For years I used bigger sttings because big sttings = big tone, or so I was told. Pretty recently I had stepped down to lighter strings and it is has been far more comfortable to me. And I don't notice any appreciable difference in sound to my hack ear.
I use 10s, too. With my GI Joe kung-fu grip, playing 8s is out of the question.
Eagle Eyes to match?
This was really surprising! And I can hear the difference for sure and I'm not a super savvy sound guy at all.
I was in the camp that I thought heavier strings sounded better and that I was a "wimpy" player using nines and tensI
Wonder ift same holds true for acoustic?
Would be great to see him do something similar for that.
There is a lot of value in establishing the fact that thinner strings have a different sound than thicker strings especially in the low end.
Saying that thinner strings are better (period) on the other hand has a lot less value. Both the beato vid and this vid only focuses on the advantages of thinner strings but totally ignore the disadvantages.
OK, so thinner strings have a better low end, but do they have a better high end?
And also .. you know the mid low end thing .. You could also just adjust the eq on your amp.
Yes you can bend strings easier, but nowhere do they mention that you also have a right hand that looses "bounce" from the strings thus making picking harder. It's a trade off. I play 9s on my fenders and not 8s because of feel and not sound.
Also most of their example and in the case of the beato vid all of their example are with high gain, which gives a large chunk of compression to your sound. People that play clean going for a more acoustic sound without compression again prefer heavier string (There is a reason that jazzers tend to use stuff like 13s)
I don't know why they have to push a 'better' statement. Or rather I do. It's a business and Beato makes a living selling a story that he knows better than you what is right or what is wrong. So his stuff can be rather one sided in order to push a narrative of his genious
I've used every gauge made including the 7s' ! Which I think for people with hand injuries or a very light touch may work. As far as good or bad tone there is less volume typically with smaller gauges, Less Metal so the sound is smaller , but that being said the guitar always sounded the same in terms of tone.
I currently use 10s sometimes 11 as my hands are very strong. I liked the playability of lighter gauges , but you usually have to use a lot of gain to thicken the tone up with 9's and lighter gauges and have somewhat of a hotter pickup . It's not a bad thing, it's just a different set up and approach to how you play strings that light . Different amp settings ect.

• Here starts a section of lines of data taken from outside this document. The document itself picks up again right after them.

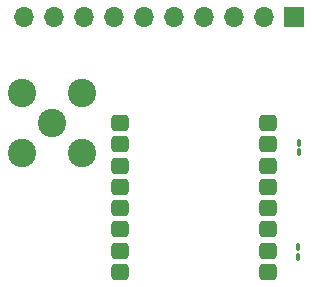
<source format=gbr>
%TF.GenerationSoftware,KiCad,Pcbnew,(6.0.10-0)*%
%TF.CreationDate,2023-02-01T12:14:52-08:00*%
%TF.ProjectId,DRF1268T,44524631-3236-4385-942e-6b696361645f,rev?*%
%TF.SameCoordinates,Original*%
%TF.FileFunction,Soldermask,Top*%
%TF.FilePolarity,Negative*%
%FSLAX46Y46*%
G04 Gerber Fmt 4.6, Leading zero omitted, Abs format (unit mm)*
G04 Created by KiCad (PCBNEW (6.0.10-0)) date 2023-02-01 12:14:52*
%MOMM*%
%LPD*%
G01*
G04 APERTURE LIST*
G04 Aperture macros list*
%AMRoundRect*
0 Rectangle with rounded corners*
0 $1 Rounding radius*
0 $2 $3 $4 $5 $6 $7 $8 $9 X,Y pos of 4 corners*
0 Add a 4 corners polygon primitive as box body*
4,1,4,$2,$3,$4,$5,$6,$7,$8,$9,$2,$3,0*
0 Add four circle primitives for the rounded corners*
1,1,$1+$1,$2,$3*
1,1,$1+$1,$4,$5*
1,1,$1+$1,$6,$7*
1,1,$1+$1,$8,$9*
0 Add four rect primitives between the rounded corners*
20,1,$1+$1,$2,$3,$4,$5,0*
20,1,$1+$1,$4,$5,$6,$7,0*
20,1,$1+$1,$6,$7,$8,$9,0*
20,1,$1+$1,$8,$9,$2,$3,0*%
G04 Aperture macros list end*
%ADD10RoundRect,0.100000X0.100000X-0.217500X0.100000X0.217500X-0.100000X0.217500X-0.100000X-0.217500X0*%
%ADD11C,2.400000*%
%ADD12R,1.700000X1.700000*%
%ADD13O,1.700000X1.700000*%
%ADD14RoundRect,0.350000X-0.395000X-0.350000X0.395000X-0.350000X0.395000X0.350000X-0.395000X0.350000X0*%
G04 APERTURE END LIST*
D10*
%TO.C,C2*%
X168275000Y-109804750D03*
X168275000Y-108989750D03*
%TD*%
D11*
%TO.C,J1*%
X147320000Y-107318000D03*
X149860000Y-104778000D03*
X144780000Y-104778000D03*
X144780000Y-109858000D03*
X149860000Y-109858000D03*
%TD*%
D12*
%TO.C,J2*%
X167864000Y-98323000D03*
D13*
X165324000Y-98323000D03*
X162784000Y-98323000D03*
X160244000Y-98323000D03*
X157704000Y-98323000D03*
X155164000Y-98323000D03*
X152624000Y-98323000D03*
X150084000Y-98323000D03*
X147544000Y-98323000D03*
X145004000Y-98323000D03*
%TD*%
D10*
%TO.C,C1*%
X168148000Y-118644500D03*
X168148000Y-117829500D03*
%TD*%
D14*
%TO.C,R1*%
X153098000Y-107318000D03*
X153098000Y-109118000D03*
X153098000Y-110918000D03*
X153098000Y-112718000D03*
X153098000Y-114518000D03*
X153098000Y-116318000D03*
X153098000Y-118118000D03*
X153098000Y-119918000D03*
X165608000Y-119918000D03*
X165608000Y-118118000D03*
X165608000Y-116318000D03*
X165608000Y-114518000D03*
X165608000Y-112718000D03*
X165608000Y-110918000D03*
X165608000Y-109118000D03*
X165608000Y-107318000D03*
%TD*%
M02*

</source>
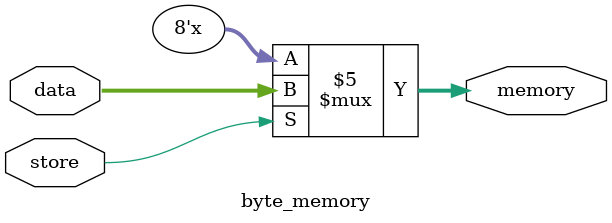
<source format=v>
module byte_memory(
    input [7:0] data,
    input store,
    output reg [7:0] memory
);

    // Herein, implement D-Latch style memory
    // that stores the input data into memory
    // when store is high
  always @(store) begin
    if(store)
      memory <= data;
    else if(~store)
      memory <= memory;
  end

    // Memory should always output the value
    // stored, and it should only change
    // when store is high

endmodule

</source>
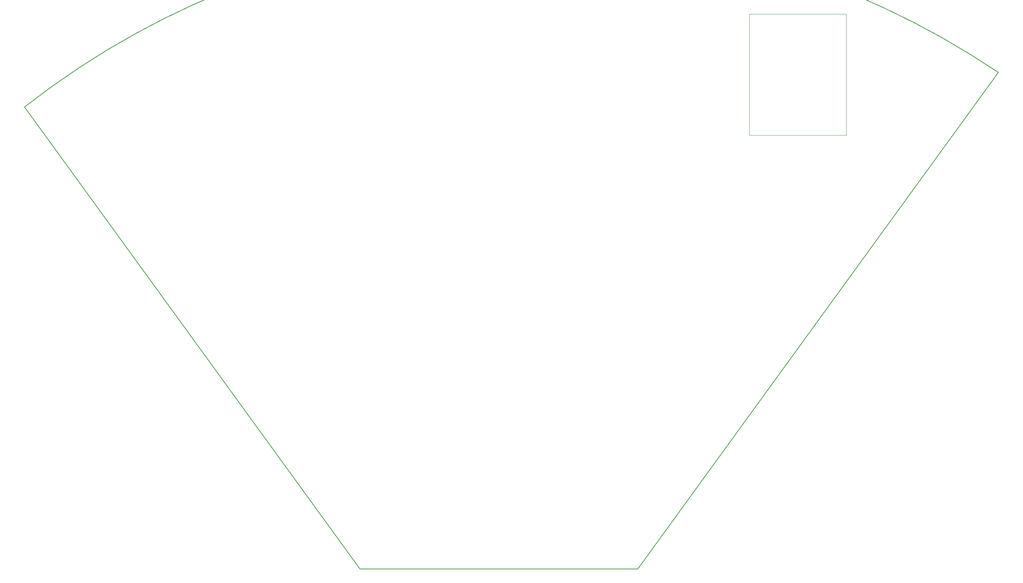
<source format=gbr>
%TF.GenerationSoftware,KiCad,Pcbnew,(5.1.7-0-10_14)*%
%TF.CreationDate,2021-04-08T12:21:10+02:00*%
%TF.ProjectId,MDMA,4d444d41-2e6b-4696-9361-645f70636258,rev?*%
%TF.SameCoordinates,Original*%
%TF.FileFunction,Profile,NP*%
%FSLAX46Y46*%
G04 Gerber Fmt 4.6, Leading zero omitted, Abs format (unit mm)*
G04 Created by KiCad (PCBNEW (5.1.7-0-10_14)) date 2021-04-08 12:21:10*
%MOMM*%
%LPD*%
G01*
G04 APERTURE LIST*
%TA.AperFunction,Profile*%
%ADD10C,0.050000*%
%TD*%
%TA.AperFunction,Profile*%
%ADD11C,0.150000*%
%TD*%
G04 APERTURE END LIST*
D10*
X196800000Y-73200000D02*
X198600000Y-73200000D01*
X196800000Y-44000000D02*
X196800000Y-73200000D01*
X220200000Y-73200000D02*
X198600000Y-73200000D01*
X220200000Y-44000000D02*
X220200000Y-73200000D01*
X196800000Y-44000000D02*
X220200000Y-44000000D01*
D11*
X256903020Y-58091642D02*
G75*
G03*
X21936000Y-66404000I-111763020J-165858358D01*
G01*
X102891000Y-177830000D02*
X21936000Y-66404000D01*
X169908000Y-177830000D02*
X256903000Y-58091000D01*
X102891000Y-177830000D02*
X169908000Y-177830000D01*
M02*

</source>
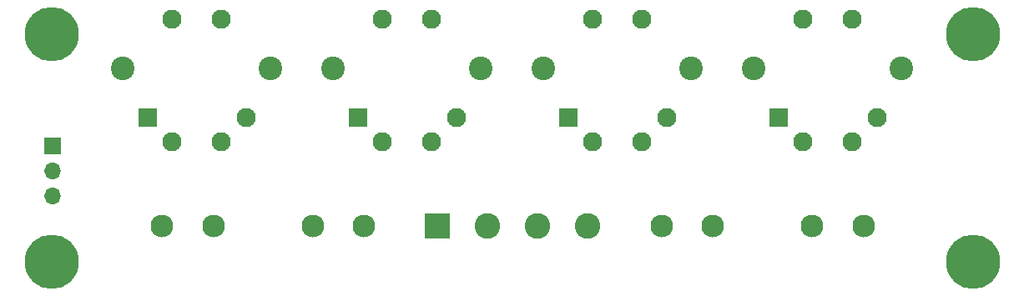
<source format=gbr>
%TF.GenerationSoftware,KiCad,Pcbnew,(6.0.5)*%
%TF.CreationDate,2022-11-10T13:27:30+10:30*%
%TF.ProjectId,1541-II PS,31353431-2d49-4492-9050-532e6b696361,rev?*%
%TF.SameCoordinates,Original*%
%TF.FileFunction,Soldermask,Bot*%
%TF.FilePolarity,Negative*%
%FSLAX46Y46*%
G04 Gerber Fmt 4.6, Leading zero omitted, Abs format (unit mm)*
G04 Created by KiCad (PCBNEW (6.0.5)) date 2022-11-10 13:27:30*
%MOMM*%
%LPD*%
G01*
G04 APERTURE LIST*
%ADD10R,1.700000X1.700000*%
%ADD11O,1.700000X1.700000*%
%ADD12C,5.500000*%
%ADD13C,3.600000*%
%ADD14C,2.400000*%
%ADD15R,1.950000X1.950000*%
%ADD16C,1.950000*%
%ADD17R,2.600000X2.600000*%
%ADD18C,2.600000*%
%ADD19C,2.300000*%
G04 APERTURE END LIST*
D10*
%TO.C,J6*%
X50165000Y-65786000D03*
D11*
X50165000Y-68326000D03*
X50165000Y-70866000D03*
%TD*%
D12*
%TO.C,REF\u002A\u002A*%
X143510000Y-54483000D03*
D13*
X143510000Y-54483000D03*
%TD*%
D14*
%TO.C,J1*%
X72270000Y-57912000D03*
X57270000Y-57912000D03*
D15*
X59770000Y-62912000D03*
D16*
X62270000Y-65412000D03*
X67270000Y-65412000D03*
X69770000Y-62912000D03*
X67270000Y-52912000D03*
X62270000Y-52912000D03*
%TD*%
D17*
%TO.C,J5*%
X89154000Y-73965000D03*
D18*
X94234000Y-73965000D03*
X99314000Y-73965000D03*
X104394000Y-73965000D03*
%TD*%
D19*
%TO.C,F1*%
X61251000Y-73914000D03*
X66451000Y-73914000D03*
X81751000Y-73914000D03*
X76551000Y-73914000D03*
%TD*%
%TO.C,F2*%
X111924000Y-73914000D03*
X117124000Y-73914000D03*
X132424000Y-73914000D03*
X127224000Y-73914000D03*
%TD*%
D12*
%TO.C,REF\u002A\u002A*%
X50038000Y-54483000D03*
D13*
X50038000Y-54483000D03*
%TD*%
D12*
%TO.C,REF\u002A\u002A*%
X143510000Y-77597000D03*
D13*
X143510000Y-77597000D03*
%TD*%
%TO.C,REF\u002A\u002A*%
X50038000Y-77597000D03*
D12*
X50038000Y-77597000D03*
%TD*%
D14*
%TO.C,J3*%
X99942000Y-57912000D03*
X114942000Y-57912000D03*
D15*
X102442000Y-62912000D03*
D16*
X104942000Y-65412000D03*
X109942000Y-65412000D03*
X112442000Y-62912000D03*
X109942000Y-52912000D03*
X104942000Y-52912000D03*
%TD*%
D14*
%TO.C,J2*%
X93606000Y-57912000D03*
X78606000Y-57912000D03*
D15*
X81106000Y-62912000D03*
D16*
X83606000Y-65412000D03*
X88606000Y-65412000D03*
X91106000Y-62912000D03*
X88606000Y-52912000D03*
X83606000Y-52912000D03*
%TD*%
D14*
%TO.C,J4*%
X121278000Y-57912000D03*
X136278000Y-57912000D03*
D15*
X123778000Y-62912000D03*
D16*
X126278000Y-65412000D03*
X131278000Y-65412000D03*
X133778000Y-62912000D03*
X131278000Y-52912000D03*
X126278000Y-52912000D03*
%TD*%
M02*

</source>
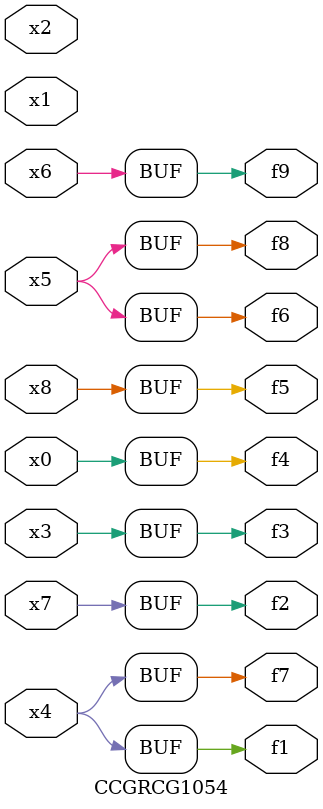
<source format=v>
module CCGRCG1054(
	input x0, x1, x2, x3, x4, x5, x6, x7, x8,
	output f1, f2, f3, f4, f5, f6, f7, f8, f9
);
	assign f1 = x4;
	assign f2 = x7;
	assign f3 = x3;
	assign f4 = x0;
	assign f5 = x8;
	assign f6 = x5;
	assign f7 = x4;
	assign f8 = x5;
	assign f9 = x6;
endmodule

</source>
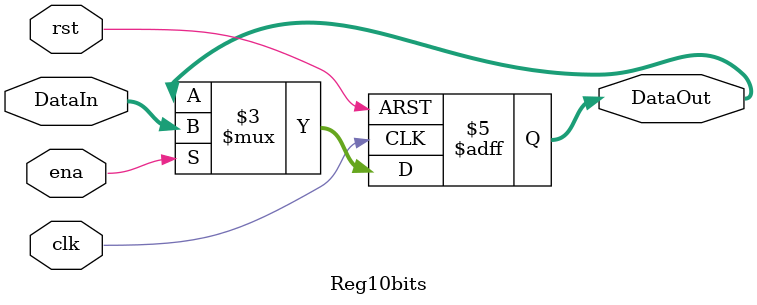
<source format=v>
`timescale 1ns / 1ps
module Reg10bits(input clk,input rst,input ena,input [9:0] DataIn,output reg [9:0] DataOut);


always @(posedge clk, posedge rst)
	begin
		if (rst)
			DataOut = 10'b0;
		else
			begin
				if (ena)
					DataOut = DataIn;
			end
	end
endmodule

</source>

Finding what works for you is an individual journey and takes some experimentation . Which is why we enjoy it so much . It's a never ending journey .
I like 12s. I'm amazed that people can play such light gauges, I really am. Lighter gauges, for me, are constantly going out of tune, and I feel like I get less expressive range because they are so easy to hit too hard. Admittedly my style is not based on lots of deep bends, so I don't miss those. Aside from tuning stability, they rarely break.
With acoustics I find that different tops respond differently to string pressure/tension. Some tops respond better with less tension, some with more
Before I had chosen a favorite string - as otherwise, why would I be trying different strings? - to try something that a favorite player used is legit. I stuck with them because then *I* liked them too. Must I explain that? Thanks.
ive been using 8s for years!
I use 9s lighter touch less fret wear. My opinion anyway.